__Check your understanding__:
- A) In the food-101 evaluation notebook, rewrite the passage from "# Define the" to "art_estimator = food101.load_model()", swapping "fine-tuned" for "trained".
- B) Using the food-101 evaluation notebook, answer these questions:
(i) What kind of estimator is the model wrapped in?
(ii) What batch size is passed when the dataset is loaded?
(iii) From where is the food-101 dataset loaded?

::: Document segment :::

# Setup

Perform all necessary imports up front

In [None]:
# Python standard imports
from pprint import pprint

# armory-library imports
import armory.engine
import armory.tasks.image_classification
import armory.evaluation

# armory-examples imports
import armory.examples.image_classification.food101 as food101

# Define the Evaluation

## Model

From our `food101` example, we will load a model from HuggingFace that has
already been fine-tuned on the food-101 dataset. We also wrap this model in an
Adversarial Robustness Toolbox (ART) estimator so that we can use an ART attack
against the model.

In [None]:
model, art_estimator = food101.load_model()

## Dataset

From our `food101` example, we will load the food-101 dataset from HuggingFace.

In [None]:
dataset = food101.load_huggingface_dataset(batch_size=2)

::: Available data :::

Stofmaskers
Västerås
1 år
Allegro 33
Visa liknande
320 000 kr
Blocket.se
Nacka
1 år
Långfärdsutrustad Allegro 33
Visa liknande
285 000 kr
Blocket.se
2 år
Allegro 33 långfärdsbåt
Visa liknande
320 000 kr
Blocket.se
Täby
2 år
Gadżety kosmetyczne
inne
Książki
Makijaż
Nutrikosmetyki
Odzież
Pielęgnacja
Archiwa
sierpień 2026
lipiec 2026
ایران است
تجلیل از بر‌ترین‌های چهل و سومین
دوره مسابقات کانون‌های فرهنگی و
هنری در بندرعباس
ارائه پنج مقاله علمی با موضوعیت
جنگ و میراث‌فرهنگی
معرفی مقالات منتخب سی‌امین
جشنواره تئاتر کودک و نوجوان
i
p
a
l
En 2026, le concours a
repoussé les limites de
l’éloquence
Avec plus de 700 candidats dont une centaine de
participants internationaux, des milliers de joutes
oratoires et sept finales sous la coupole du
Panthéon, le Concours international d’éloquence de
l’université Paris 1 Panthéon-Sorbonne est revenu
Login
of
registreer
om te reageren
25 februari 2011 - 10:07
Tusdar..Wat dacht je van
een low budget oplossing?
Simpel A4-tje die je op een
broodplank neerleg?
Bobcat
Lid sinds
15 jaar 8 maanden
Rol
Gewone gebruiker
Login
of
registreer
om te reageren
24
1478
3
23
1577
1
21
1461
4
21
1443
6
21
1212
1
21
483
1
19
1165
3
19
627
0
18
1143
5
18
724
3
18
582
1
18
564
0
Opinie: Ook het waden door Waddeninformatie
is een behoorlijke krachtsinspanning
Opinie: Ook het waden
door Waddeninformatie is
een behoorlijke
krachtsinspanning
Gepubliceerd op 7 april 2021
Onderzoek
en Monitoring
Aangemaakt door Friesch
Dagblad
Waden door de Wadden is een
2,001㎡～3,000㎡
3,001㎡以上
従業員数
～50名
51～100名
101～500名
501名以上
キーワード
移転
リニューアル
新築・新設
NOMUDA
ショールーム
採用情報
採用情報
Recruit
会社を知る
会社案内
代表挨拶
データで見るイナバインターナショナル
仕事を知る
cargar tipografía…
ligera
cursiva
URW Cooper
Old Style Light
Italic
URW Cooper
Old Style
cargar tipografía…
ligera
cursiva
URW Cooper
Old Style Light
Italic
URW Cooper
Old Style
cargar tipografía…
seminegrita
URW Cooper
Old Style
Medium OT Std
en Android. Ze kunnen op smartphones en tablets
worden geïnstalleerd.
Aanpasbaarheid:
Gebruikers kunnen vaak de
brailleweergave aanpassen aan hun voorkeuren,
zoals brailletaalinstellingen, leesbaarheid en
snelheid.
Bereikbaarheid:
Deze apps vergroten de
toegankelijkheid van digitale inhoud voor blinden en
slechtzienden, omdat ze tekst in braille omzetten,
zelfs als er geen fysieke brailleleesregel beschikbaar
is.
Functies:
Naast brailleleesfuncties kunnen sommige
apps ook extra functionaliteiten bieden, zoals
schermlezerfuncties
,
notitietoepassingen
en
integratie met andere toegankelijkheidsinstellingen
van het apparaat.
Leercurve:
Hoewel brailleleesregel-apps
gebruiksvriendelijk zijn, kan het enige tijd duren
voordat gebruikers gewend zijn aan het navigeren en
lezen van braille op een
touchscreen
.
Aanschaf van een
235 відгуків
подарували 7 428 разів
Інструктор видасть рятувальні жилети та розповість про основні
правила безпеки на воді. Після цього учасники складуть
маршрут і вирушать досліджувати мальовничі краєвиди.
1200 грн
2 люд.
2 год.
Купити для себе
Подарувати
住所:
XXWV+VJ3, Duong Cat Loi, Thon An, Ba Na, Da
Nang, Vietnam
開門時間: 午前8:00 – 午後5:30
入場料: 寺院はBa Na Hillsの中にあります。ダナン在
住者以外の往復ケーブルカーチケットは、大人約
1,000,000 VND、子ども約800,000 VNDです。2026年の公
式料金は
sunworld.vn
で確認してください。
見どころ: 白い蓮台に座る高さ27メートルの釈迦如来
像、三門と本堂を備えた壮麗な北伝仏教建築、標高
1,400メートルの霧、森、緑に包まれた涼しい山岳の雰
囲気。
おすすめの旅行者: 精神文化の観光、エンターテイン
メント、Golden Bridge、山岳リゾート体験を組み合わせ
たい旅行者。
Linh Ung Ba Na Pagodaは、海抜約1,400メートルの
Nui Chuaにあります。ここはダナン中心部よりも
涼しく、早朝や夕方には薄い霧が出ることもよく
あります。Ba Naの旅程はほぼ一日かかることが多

:::
::: Available data :::

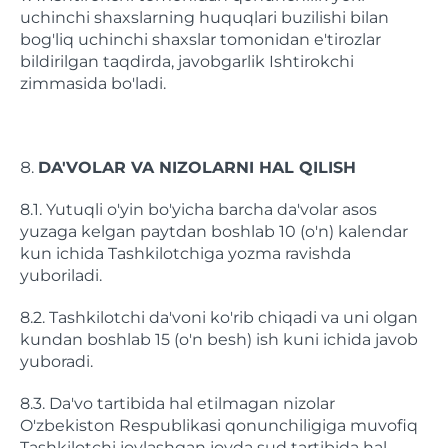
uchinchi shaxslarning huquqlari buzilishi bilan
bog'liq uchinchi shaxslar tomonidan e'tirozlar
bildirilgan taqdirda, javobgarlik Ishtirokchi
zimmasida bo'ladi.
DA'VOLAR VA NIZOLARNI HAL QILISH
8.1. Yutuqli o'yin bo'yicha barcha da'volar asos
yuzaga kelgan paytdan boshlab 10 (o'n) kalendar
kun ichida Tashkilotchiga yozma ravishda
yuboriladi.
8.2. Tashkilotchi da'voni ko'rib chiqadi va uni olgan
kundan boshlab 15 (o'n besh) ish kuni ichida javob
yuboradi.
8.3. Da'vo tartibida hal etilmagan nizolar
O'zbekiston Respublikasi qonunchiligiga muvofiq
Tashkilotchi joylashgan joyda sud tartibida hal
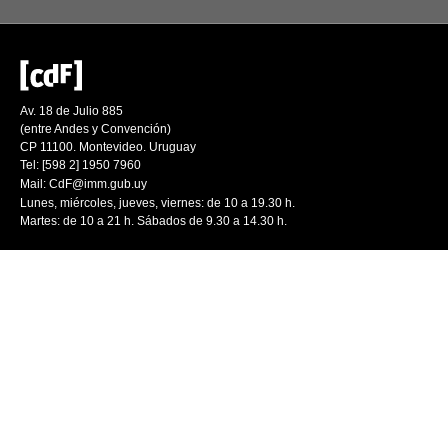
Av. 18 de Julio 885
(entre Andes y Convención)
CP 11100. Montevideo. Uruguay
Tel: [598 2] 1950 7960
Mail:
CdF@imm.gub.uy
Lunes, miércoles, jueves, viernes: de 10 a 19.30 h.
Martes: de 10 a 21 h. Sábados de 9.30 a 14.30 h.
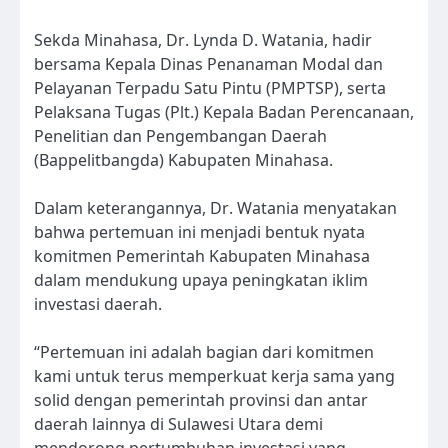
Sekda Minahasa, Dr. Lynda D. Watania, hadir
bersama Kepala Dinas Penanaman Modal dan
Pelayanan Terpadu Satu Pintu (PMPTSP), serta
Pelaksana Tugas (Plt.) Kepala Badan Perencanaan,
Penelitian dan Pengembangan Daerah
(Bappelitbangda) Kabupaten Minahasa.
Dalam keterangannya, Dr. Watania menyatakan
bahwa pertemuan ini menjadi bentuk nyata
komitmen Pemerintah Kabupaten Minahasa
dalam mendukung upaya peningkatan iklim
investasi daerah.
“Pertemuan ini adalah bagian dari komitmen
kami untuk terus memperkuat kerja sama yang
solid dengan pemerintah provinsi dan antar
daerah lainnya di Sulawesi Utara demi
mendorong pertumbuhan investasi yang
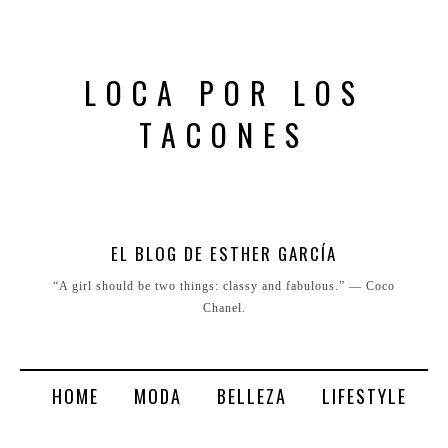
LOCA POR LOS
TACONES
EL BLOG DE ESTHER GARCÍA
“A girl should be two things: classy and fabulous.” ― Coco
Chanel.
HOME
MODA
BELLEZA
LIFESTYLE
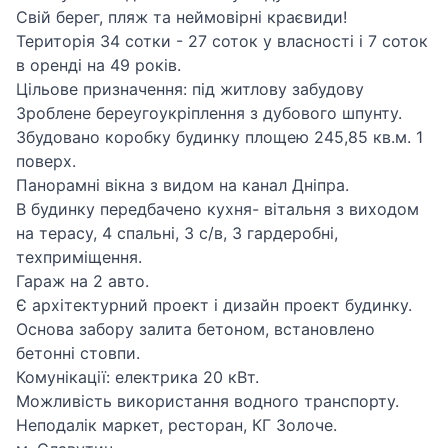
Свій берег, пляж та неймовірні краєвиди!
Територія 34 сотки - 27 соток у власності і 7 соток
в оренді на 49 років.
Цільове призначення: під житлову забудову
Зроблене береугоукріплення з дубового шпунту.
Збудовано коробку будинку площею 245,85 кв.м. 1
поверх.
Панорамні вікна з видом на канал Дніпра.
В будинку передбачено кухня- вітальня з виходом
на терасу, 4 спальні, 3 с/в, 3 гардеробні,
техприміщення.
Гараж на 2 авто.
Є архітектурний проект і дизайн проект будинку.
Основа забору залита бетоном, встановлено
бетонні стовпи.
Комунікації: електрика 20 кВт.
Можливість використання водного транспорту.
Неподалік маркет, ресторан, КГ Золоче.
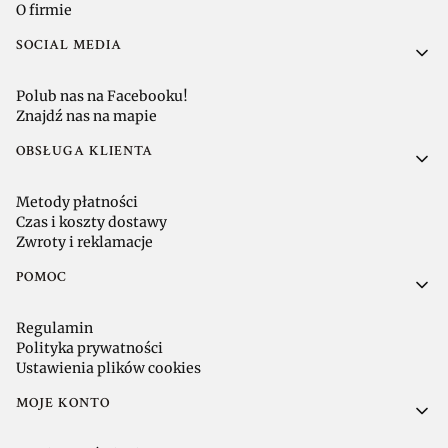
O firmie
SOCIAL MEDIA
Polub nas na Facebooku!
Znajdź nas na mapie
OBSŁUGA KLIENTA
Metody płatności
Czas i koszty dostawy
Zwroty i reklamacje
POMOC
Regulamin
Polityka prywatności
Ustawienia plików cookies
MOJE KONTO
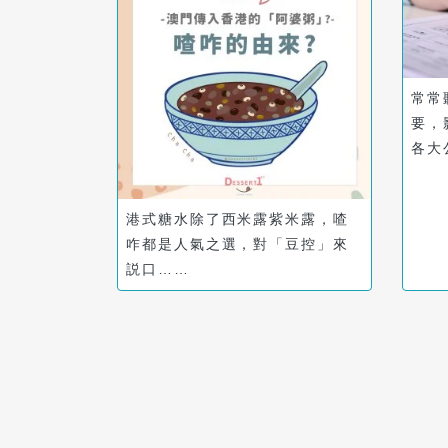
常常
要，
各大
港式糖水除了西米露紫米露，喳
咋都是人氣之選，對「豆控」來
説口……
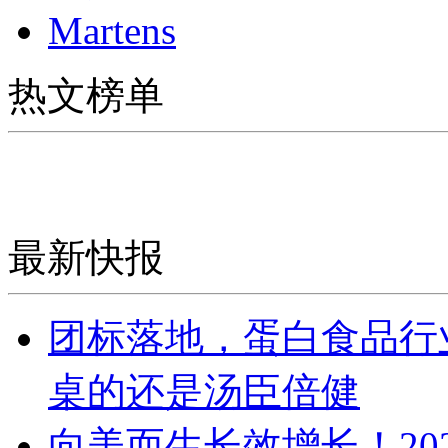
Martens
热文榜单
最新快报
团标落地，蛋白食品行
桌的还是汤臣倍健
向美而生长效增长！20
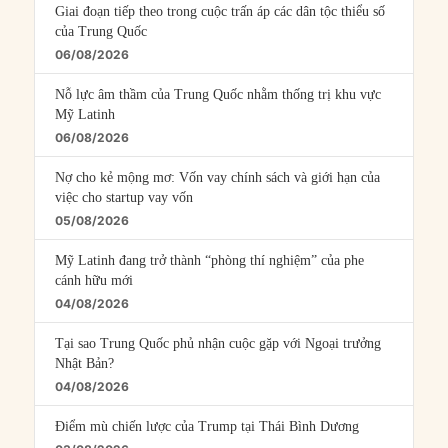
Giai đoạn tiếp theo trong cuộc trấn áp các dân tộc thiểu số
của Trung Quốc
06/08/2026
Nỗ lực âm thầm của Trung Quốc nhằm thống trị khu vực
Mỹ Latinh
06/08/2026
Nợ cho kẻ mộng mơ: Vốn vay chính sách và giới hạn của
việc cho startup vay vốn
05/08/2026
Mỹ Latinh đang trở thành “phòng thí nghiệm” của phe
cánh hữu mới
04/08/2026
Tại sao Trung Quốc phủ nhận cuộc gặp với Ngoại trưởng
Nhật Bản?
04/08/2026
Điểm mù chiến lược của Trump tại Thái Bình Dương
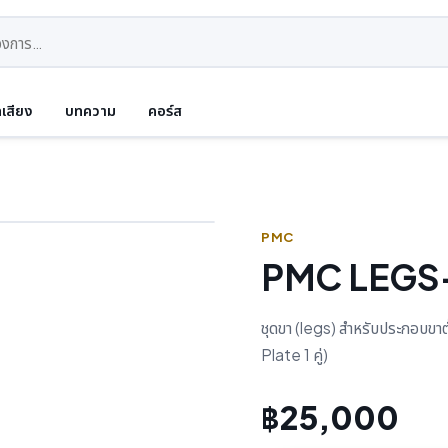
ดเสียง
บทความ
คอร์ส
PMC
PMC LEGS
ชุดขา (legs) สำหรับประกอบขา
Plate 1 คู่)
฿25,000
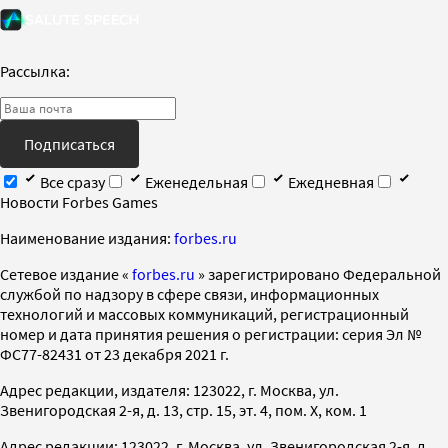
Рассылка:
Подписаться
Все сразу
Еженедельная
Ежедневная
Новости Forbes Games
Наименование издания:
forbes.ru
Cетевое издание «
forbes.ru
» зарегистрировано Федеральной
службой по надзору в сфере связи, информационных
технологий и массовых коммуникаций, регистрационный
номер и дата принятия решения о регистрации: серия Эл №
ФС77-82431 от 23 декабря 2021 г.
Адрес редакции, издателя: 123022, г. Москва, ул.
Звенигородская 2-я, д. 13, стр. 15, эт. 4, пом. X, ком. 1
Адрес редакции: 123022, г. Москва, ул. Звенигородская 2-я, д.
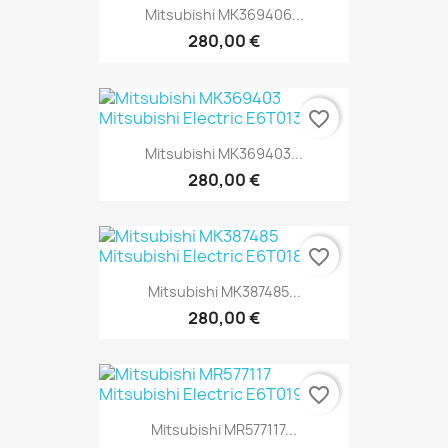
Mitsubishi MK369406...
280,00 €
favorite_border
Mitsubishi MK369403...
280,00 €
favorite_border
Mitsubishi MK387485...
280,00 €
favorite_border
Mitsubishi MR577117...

:::

__Numbered answers__:
- A)
# Define the Evaluation

## Model

From our `food101` example, we will load a model from HuggingFace that has
already been trained on the food-101 dataset. We also wrap this model in an
Adversarial Robustness Toolbox (ART) estimator so that we can use an ART attack
against the model.

In [None]:
model, art_estimator = food101.load_model()

- B)
(i) An Adversarial Robustness Toolbox (ART) estimator.
(ii) 2.
(iii) HuggingFace.